Federal Reserve Governor Cook said on Tuesday it would be appropriate to lower interest rates "at some point," adding that she expects inflation to gradually improve this year and then make faster progress through 2025.
“With inflation having made significant progress and the labor market cooling, at some point it will be appropriate to reduce the level of policy restrictions to maintain a healthy balance for the economy,” Cook said in a prepared speech Tuesday at the Economic Club of New York.
"The timing of any such adjustments will depend on developments in economic data and their implications for the economic outlook and the balance of risks," she said.
Earlier this month, the Fed kept its benchmark interest rate unchanged at its highest level in more than two decades, where it has remained for nearly a year, as policymakers said they needed to see more data to be confident that inflation was on a sustainable path toward their 2% target.
The U.S. core PCE price index for May, the Federal Reserve's preferred underlying price index to be released this Friday, is expected to rise by only 0.1% month-on-month in May, the slowest increase so far this year.
Cook expects the three-month and six-month inflation rates to continue to move lower on a "bumpy path," with monthly readings in the second half of this year similar to "favorable" readings in the second half of 2023. However, she said annual inflation will move roughly sideways.
"Beyond that, I think inflation will slow more sharply next year, with housing services inflation declining to reflect the past slowdown in new lease rents, core goods inflation remaining slightly negative, and core services inflation excluding housing slowing over time," Cook said.
The Fed governor also said monetary policy is restrictive because high interest rates put downward pressure on aggregate demand.
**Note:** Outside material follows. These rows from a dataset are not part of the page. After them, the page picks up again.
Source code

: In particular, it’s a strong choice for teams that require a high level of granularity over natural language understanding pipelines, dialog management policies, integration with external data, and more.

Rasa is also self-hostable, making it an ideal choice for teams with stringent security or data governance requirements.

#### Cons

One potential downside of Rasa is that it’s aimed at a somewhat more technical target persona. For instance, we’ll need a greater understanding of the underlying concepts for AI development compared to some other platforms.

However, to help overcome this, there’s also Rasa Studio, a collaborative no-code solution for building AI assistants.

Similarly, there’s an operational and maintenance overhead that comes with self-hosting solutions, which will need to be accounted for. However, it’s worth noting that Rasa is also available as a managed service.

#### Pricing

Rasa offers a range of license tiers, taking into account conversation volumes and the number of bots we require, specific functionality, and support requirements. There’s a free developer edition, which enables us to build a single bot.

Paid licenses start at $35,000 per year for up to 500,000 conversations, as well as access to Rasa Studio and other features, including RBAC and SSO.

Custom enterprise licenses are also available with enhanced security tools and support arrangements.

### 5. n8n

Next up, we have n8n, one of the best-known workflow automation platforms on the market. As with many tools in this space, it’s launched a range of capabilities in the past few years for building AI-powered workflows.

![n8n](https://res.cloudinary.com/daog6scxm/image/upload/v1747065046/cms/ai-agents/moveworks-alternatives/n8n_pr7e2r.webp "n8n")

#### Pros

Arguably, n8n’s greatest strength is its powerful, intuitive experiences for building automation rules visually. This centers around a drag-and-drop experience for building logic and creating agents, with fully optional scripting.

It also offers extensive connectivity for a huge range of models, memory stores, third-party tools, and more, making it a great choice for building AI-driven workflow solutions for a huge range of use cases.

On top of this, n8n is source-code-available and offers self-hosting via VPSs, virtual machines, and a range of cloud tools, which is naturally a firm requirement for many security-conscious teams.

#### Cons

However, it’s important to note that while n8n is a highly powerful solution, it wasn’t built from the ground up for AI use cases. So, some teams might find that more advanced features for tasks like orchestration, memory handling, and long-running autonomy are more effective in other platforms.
While the economy remains resilient and the labor market is strong, high mortgage rates have slowed home sales and construction, and loan delinquencies are rising for some Americans as prices rise and borrowing costs increase.
Cook said the rise in delinquencies is "not yet big enough to impact the overall economy, but it's worth keeping an eye on." She added that the labor market is about the same as it was before the coronavirus pandemic, calling it "tight but not overheated." She said data show that job gains last year were exaggerated and are likely to remain so this year.
Cook said in a question-and-answer session after the speech that she and other policymakers are “concerned about the risk” that the labor market could “change rapidly” and that officials are prepared to respond.
Asked about the chance of a rate cut this year, she was noncommittal, saying policymakers were data dependent.
Earlier on Tuesday, fellow Fed Governor Bowman said she saw some upside risks to the inflation outlook and reiterated the need to keep interest rates high for some time.
“We are not yet at a point where it would be appropriate to cut the policy rate,” Bowman said in London on Tuesday. “Given the risks and uncertainties surrounding the economic outlook, I would be cautious in considering future changes to the stance of policy.”